#### [Task prompt]
In the passage on derivative instruments, what weighted average fixed rate is paid on the $100.0 million notional amount through October 2015?

#### [Text passage]

== Segment start ==

Derivative Instruments
From time to time, we seek to offset our exposure to changing interest rates under our debt financing arrangements by entering into
interest rate hedging contracts. These instruments are designated as cash flow hedges with changes in fair value recorded in other comprehensive income for the effective portion of the hedge.
36
We
have entered into interest rate swap contracts to exchange a fixed rate for the variable rate on our credit facility. These contracts expire between 2015 and 2017. Under these
contracts, we will pay a weighted average fixed rate of 1.76% on a notional amount of $100.0 million through October 2015. Thereafter, through October 2017, we will pay a weighted
average fixed rate of 2.14% on a remaining notional amount of $25 million. As of March 31, 2011, the unrealized gain on these contracts was $3.0 million.
We
also entered into treasury rate lock agreements with a notional value of $100.0 million to hedge an anticipated issuance of fixed-rate debt. These contracts were
settled in February 2011 for a net pre-tax gain of $4.0 million.

== Segment end ==

#### [Data for analysis]

== Segment start ==

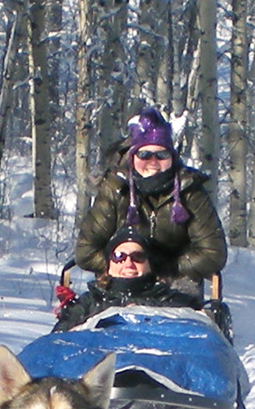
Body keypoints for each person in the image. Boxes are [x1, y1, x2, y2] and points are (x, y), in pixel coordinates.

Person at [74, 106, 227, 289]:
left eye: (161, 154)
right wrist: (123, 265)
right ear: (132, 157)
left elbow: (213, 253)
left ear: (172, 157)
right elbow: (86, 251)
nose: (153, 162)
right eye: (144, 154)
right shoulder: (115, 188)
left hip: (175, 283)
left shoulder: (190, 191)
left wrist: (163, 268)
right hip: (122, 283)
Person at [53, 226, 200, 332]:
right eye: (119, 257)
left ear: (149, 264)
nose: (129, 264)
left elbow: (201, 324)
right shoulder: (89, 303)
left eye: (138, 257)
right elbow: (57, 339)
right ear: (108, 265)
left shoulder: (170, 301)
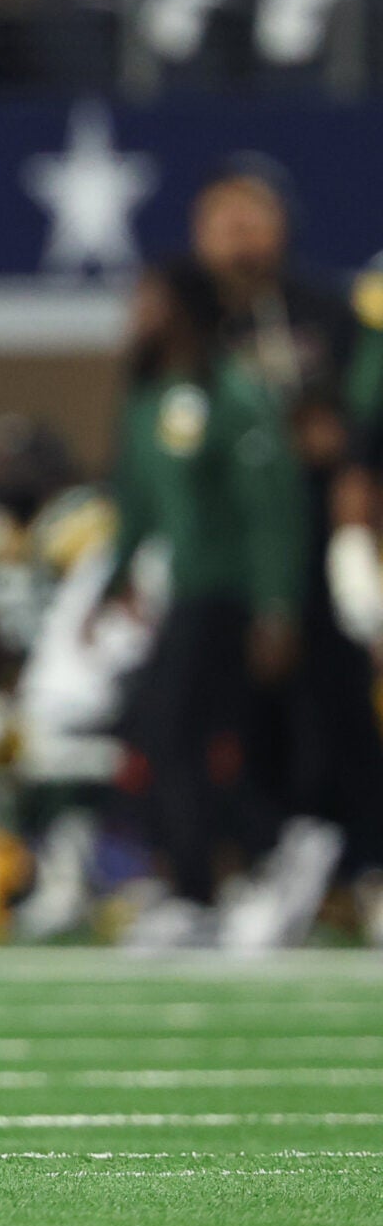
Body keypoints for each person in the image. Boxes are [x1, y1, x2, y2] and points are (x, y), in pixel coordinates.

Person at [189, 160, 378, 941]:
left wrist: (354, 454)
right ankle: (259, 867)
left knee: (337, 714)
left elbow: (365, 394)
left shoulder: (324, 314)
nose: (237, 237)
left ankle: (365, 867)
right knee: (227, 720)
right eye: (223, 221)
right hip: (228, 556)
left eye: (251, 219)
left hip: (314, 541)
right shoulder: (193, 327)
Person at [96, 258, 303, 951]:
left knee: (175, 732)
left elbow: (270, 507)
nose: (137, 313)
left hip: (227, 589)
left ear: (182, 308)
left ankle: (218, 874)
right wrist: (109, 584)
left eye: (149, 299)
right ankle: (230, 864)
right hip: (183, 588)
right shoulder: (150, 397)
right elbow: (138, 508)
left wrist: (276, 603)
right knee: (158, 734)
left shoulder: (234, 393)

== Segment end ==
== Segment start ==

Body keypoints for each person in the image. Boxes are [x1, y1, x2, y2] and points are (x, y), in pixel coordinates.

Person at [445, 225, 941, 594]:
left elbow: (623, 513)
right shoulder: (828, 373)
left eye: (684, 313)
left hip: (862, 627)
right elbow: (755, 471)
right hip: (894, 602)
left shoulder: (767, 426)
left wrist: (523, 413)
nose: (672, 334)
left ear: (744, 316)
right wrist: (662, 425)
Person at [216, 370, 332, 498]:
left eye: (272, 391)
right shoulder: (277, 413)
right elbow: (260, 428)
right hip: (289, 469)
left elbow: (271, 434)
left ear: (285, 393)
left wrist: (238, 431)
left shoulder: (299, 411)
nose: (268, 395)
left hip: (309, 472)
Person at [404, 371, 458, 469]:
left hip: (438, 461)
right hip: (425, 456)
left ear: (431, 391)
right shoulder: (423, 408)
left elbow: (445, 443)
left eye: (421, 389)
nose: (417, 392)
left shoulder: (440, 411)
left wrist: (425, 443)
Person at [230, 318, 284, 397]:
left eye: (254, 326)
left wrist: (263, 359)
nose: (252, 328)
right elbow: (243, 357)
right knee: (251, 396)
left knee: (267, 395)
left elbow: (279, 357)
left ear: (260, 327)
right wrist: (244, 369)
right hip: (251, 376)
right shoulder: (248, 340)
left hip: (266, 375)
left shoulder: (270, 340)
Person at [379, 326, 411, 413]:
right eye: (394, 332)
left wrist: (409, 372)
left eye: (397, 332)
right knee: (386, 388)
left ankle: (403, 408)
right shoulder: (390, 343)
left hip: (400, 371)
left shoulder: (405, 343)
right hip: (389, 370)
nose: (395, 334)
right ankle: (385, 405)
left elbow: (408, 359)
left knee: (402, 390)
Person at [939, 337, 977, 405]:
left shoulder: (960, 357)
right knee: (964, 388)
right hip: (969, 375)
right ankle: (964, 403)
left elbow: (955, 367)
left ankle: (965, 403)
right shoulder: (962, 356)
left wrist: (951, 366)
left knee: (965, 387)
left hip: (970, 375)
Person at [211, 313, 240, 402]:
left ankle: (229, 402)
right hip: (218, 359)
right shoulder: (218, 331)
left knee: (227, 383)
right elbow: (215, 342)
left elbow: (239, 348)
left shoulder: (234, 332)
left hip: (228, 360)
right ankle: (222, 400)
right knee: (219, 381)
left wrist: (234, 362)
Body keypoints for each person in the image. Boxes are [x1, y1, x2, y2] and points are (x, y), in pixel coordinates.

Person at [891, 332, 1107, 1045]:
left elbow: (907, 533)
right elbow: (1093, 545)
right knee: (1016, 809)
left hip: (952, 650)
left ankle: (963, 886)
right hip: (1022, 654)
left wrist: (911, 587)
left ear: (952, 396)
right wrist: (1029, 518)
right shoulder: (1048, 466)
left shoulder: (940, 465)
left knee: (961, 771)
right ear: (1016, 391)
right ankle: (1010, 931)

== Segment end ==
== Segment start ==

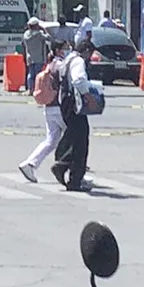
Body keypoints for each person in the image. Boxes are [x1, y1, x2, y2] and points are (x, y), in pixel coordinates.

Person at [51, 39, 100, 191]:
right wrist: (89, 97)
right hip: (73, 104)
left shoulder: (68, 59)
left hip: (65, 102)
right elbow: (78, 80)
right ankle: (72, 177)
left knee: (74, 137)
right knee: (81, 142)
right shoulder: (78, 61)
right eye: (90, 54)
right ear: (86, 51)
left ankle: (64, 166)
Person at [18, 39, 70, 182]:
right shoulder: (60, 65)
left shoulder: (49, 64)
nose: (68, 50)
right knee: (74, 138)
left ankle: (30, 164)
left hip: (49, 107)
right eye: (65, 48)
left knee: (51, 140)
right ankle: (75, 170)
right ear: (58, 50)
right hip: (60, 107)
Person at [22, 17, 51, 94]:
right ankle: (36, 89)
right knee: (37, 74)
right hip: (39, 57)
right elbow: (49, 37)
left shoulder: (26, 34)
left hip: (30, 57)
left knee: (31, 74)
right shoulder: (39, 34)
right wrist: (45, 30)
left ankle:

== Segment end ==

#### [Output of the task]
1.76%